Return the stretch from the line with "anthologies, literary magazines, and most" through the line with "FOIA Requests" in the data below, character for character, skipping all pictures.

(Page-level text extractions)

::::::::

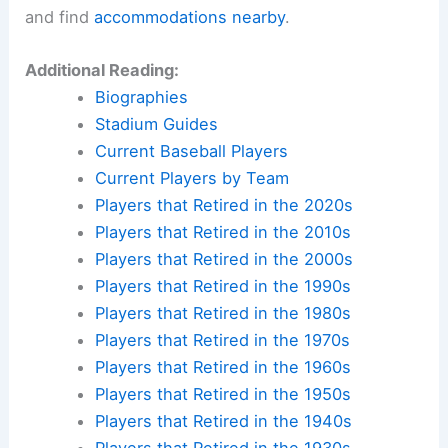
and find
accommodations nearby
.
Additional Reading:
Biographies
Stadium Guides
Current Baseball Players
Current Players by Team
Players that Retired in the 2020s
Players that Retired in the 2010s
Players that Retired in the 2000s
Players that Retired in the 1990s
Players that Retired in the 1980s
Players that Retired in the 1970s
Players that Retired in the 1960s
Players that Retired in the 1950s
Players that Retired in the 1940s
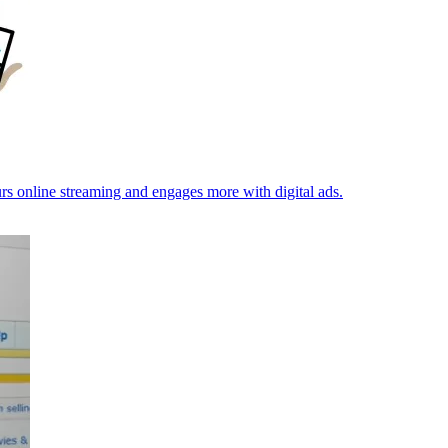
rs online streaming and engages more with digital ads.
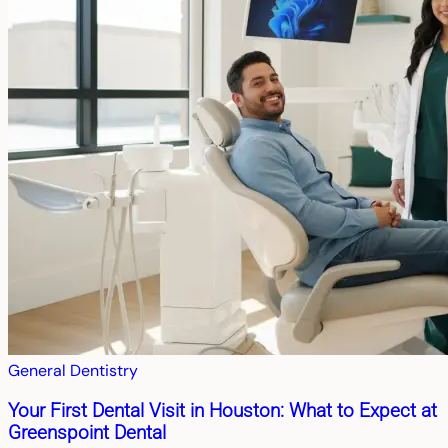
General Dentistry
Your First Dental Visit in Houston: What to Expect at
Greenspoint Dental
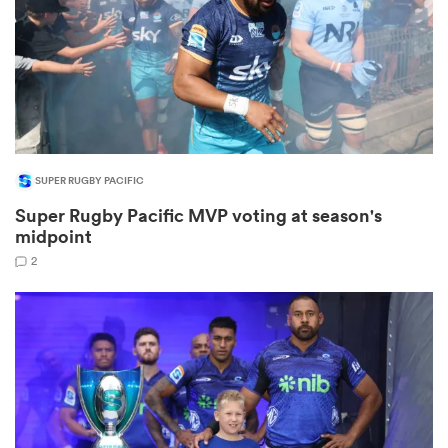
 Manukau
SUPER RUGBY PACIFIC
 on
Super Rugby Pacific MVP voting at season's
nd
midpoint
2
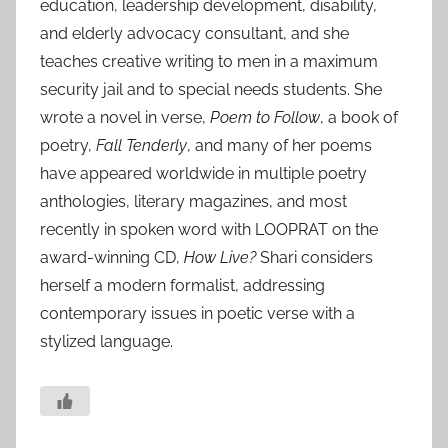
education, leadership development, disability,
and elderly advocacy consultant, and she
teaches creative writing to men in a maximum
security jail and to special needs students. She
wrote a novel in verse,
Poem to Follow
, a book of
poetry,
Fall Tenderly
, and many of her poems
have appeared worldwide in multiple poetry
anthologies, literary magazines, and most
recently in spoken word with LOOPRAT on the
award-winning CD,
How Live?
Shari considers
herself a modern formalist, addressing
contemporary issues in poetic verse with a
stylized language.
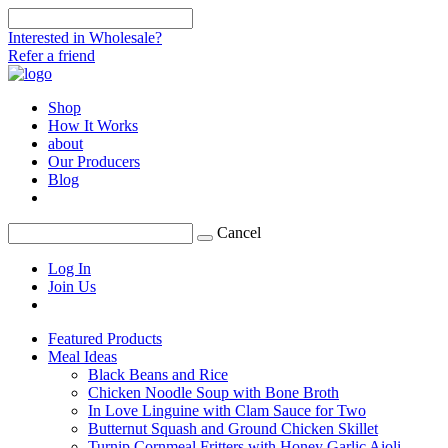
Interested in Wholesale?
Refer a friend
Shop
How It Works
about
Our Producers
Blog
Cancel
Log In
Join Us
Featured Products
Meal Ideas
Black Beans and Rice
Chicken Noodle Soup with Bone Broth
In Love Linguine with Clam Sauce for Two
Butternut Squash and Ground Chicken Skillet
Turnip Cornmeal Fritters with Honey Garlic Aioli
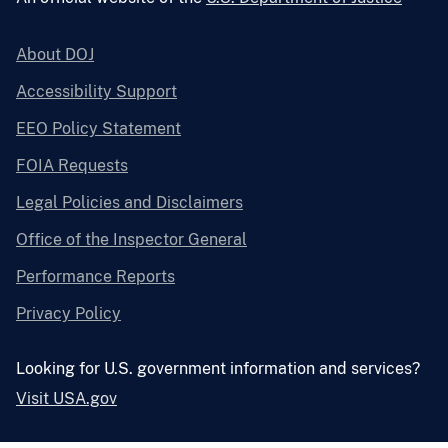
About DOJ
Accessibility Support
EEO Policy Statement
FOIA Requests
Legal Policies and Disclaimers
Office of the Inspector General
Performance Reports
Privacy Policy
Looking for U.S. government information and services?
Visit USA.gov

::::::::

# Your solution
anthologies, literary magazines, and most
recently in spoken word with LOOPRAT on the
award-winning CD,
How Live?
Shari considers
herself a modern formalist, addressing
contemporary issues in poetic verse with a
stylized language.
Interested in Wholesale?
Refer a friend
Shop
How It Works
about
Our Producers
Blog
Cancel
Log In
Join Us
Featured Products
Meal Ideas
Black Beans and Rice
Chicken Noodle Soup with Bone Broth
In Love Linguine with Clam Sauce for Two
Butternut Squash and Ground Chicken Skillet
Turnip Cornmeal Fritters with Honey Garlic Aioli
About DOJ
Accessibility Support
EEO Policy Statement
FOIA Requests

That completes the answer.